I: Well looking around and seeing that other students in the program are very focused on computers in a way that you’re not, do you feel like you need to . . . is there any feeling of needing to conform to that, or are you pretty comfortable . . .

S: I refuse to. (laughs)

I: You refuse to, okay.

S: Like, I was worried that, like . . . what if I don’t . . . like, will I need to conform to that? Will I need to read, like, books on computers all of my free time or something to survive here? And I feel like so far I haven’t. I’m getting really good grades without that . . . without changing myself. So I feel much more confident now that I don’t have to. It’s kind of nice, I can, like, define a . . . prove them wrong or something.

Other students maintain a critical perspective on the "toy" orientation to computers and reaffirm their own perspective. A woman talks about her peers’ response to a faculty lecture on the ways that computers can be detrimental:

Everyone just said how boring it was. "Who cares that computers did not benefit anyone? We like computers! We love computers! We know computers! And who cares about the rest of the world?" . . . And if you’re trying to make something that’s going to change the world, that’s going to help the world, you have to have some sort of concern about what’s your long-term goal. Not just to produce Word 8 . . . I don’t know, or Excel . . . whatever. (laughs) How . . . how is this helping? Or is it helping? Like go see if that stuff is doing anything.

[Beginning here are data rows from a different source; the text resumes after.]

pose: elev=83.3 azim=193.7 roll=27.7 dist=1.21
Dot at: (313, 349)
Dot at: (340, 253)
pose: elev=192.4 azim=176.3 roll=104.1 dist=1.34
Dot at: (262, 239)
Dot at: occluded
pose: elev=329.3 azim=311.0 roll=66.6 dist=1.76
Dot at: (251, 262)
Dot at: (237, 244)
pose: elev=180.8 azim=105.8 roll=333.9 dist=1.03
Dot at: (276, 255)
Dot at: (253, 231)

Computer scientist Frances Grundy (1998) argues that "the debate about the nature of computing is an important one and not simply because of its intellectual importance but also because of the implications as far as the attraction of women into the discipline is concerned." As an example, in her article "Mathematics and Computing: A Help or Hindrance for Women?" she examines how status and politics shapes the dominant definition of a field. She argues that "pure" computing (such as analysis of algorithms and complexity theory) has historically been considered more prestigious than applied computing because male theoreticians, who are the "inner circle" of computer science, define what is "real computer science." She believes that while "in fact, everything done on a computer requires some abstraction…abstraction by itself is not enough; we must be able to set the results of our task back into the real world."

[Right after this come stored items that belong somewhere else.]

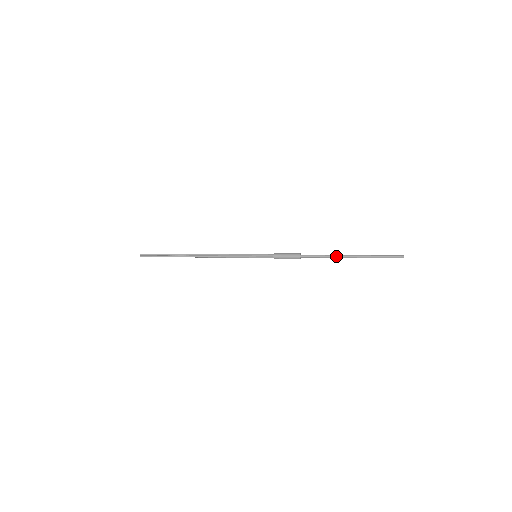
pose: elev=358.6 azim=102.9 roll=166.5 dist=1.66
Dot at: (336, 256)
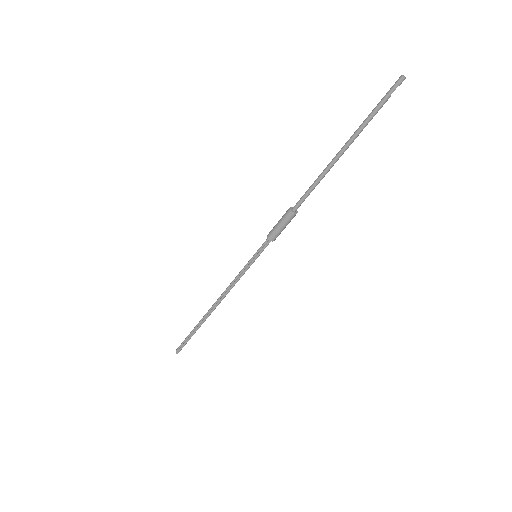
Dot at: (326, 168)
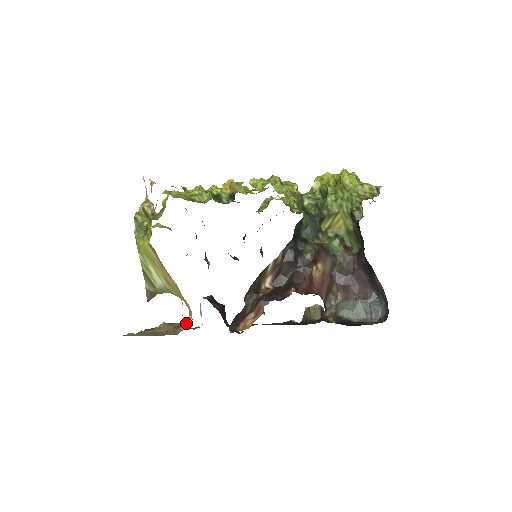
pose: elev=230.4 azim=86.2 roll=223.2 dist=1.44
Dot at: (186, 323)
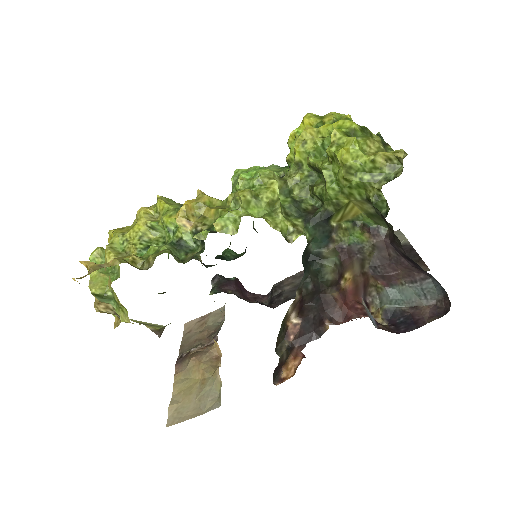
Dot at: (215, 349)
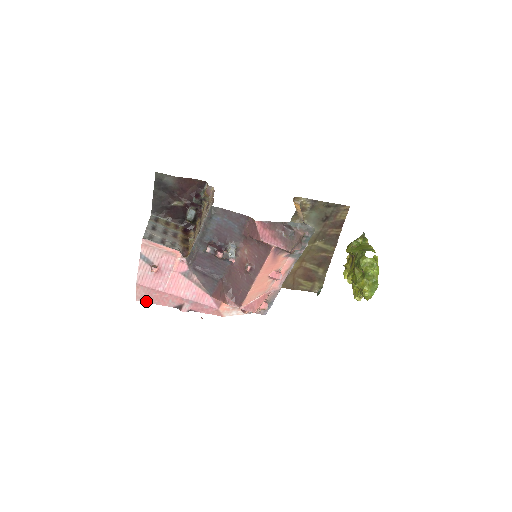
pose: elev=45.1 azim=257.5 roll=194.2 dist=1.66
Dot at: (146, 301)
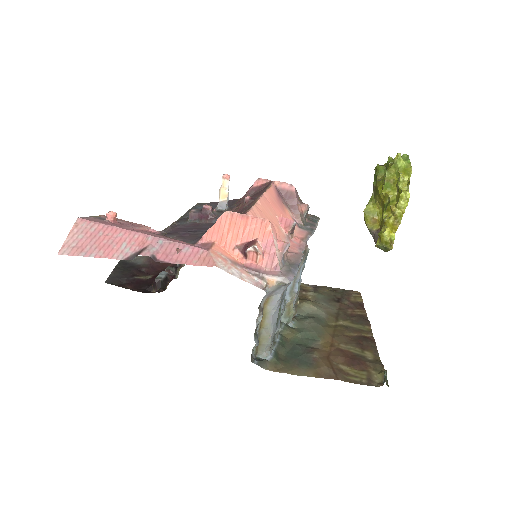
Dot at: (77, 253)
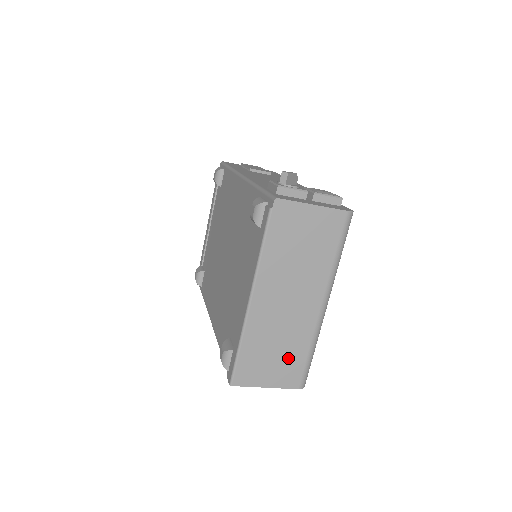
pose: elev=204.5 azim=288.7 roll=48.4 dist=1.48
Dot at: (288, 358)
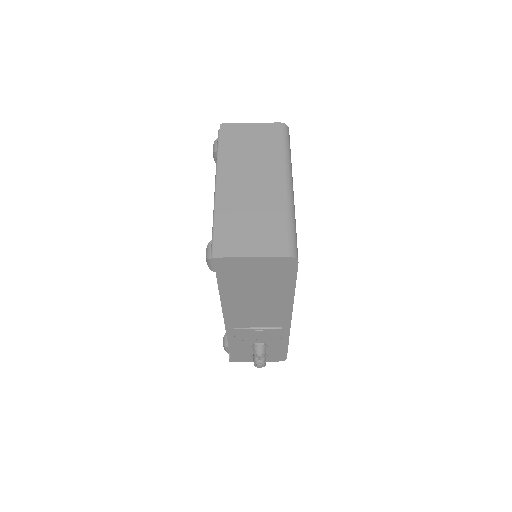
Dot at: (266, 228)
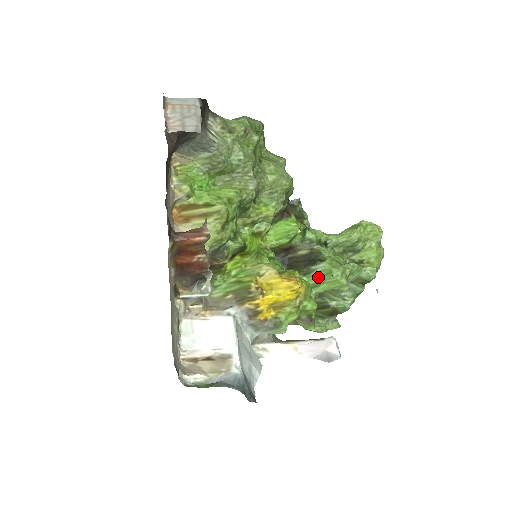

Without taking a position on the math vs. computer science debate, we concur with the view that re-visioning computer science is an important project, both for engaging and educating more women to be inventors and creators of technology and for society as a whole. Will computer science continue to be staked out as male territory—as "guy stuff"—partly through a curriculum that promotes an unnecessarily (and misleadingly) narrow technical view, or can it be re-visioned as a discipline that is highly technical yet linked to other arenas, people, and the world?